On Fri, Jun 10, 2022 at 4:02 AM Corentin <corentin.jabot@gmail.com> wrote:

I'm concerned that this approach will be hard to understand by people who have not followed the discussions, on top of preexisting obfuscations (the translation set indirection).
It's also very repetitive but maybe we can massage that a bit.
Lastly, I really don't like the " There are no end-of-line indicators apart from the content of the UTF-8 code unit sequence" which is more confusing than enlightening.

This is extremely relevant if you consider that "text" being a sequence of characters without structure is not the only way you can look at text.

It's also unfortunate that the utf-8-ness is tied to a medium rather than the content, and that we can't agree that source code is text, or that any textual data consumed by an implementation has an associated encoding.

What we do not seem to agree on is whether or not "text" can be taken as structured by lines and the such.

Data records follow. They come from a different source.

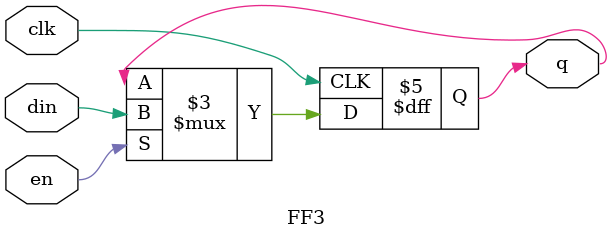
<source format=v>
module FF3(q, din, clk, en);
    output q;
    input din, clk, en;
    reg q = 1'b0;
    always @(negedge clk) begin
        if (en)
            q <= din;
    end
endmodule

</source>
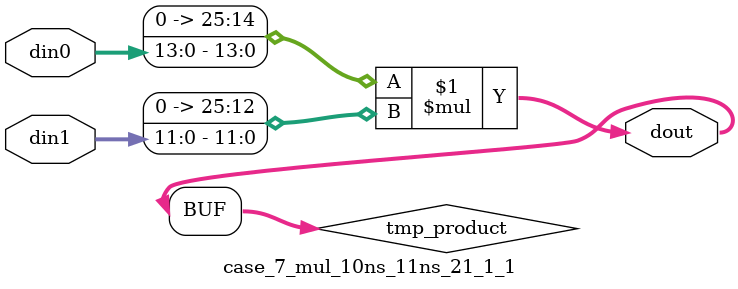
<source format=v>

`timescale 1 ns / 1 ps

 (* use_dsp = "no" *)  module case_7_mul_10ns_11ns_21_1_1(din0, din1, dout);
parameter ID = 1;
parameter NUM_STAGE = 0;
parameter din0_WIDTH = 14;
parameter din1_WIDTH = 12;
parameter dout_WIDTH = 26;

input [din0_WIDTH - 1 : 0] din0; 
input [din1_WIDTH - 1 : 0] din1; 
output [dout_WIDTH - 1 : 0] dout;

wire signed [dout_WIDTH - 1 : 0] tmp_product;
























assign tmp_product = $signed({1'b0, din0}) * $signed({1'b0, din1});











assign dout = tmp_product;





















endmodule

</source>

I truly am trying to convey the intent of the paper through to places where certain assumptions about the nature of text files do not match the native ones. If the wording does not include hooks to point out that certain paradigms are not meant to extend into the world of portable, UTF-8 source code, then we'll likely end up with "UTF-8 source code" that isn't portable. It would not be caused by "hostility" from any party, merely a failure of the wording to clarify the intent.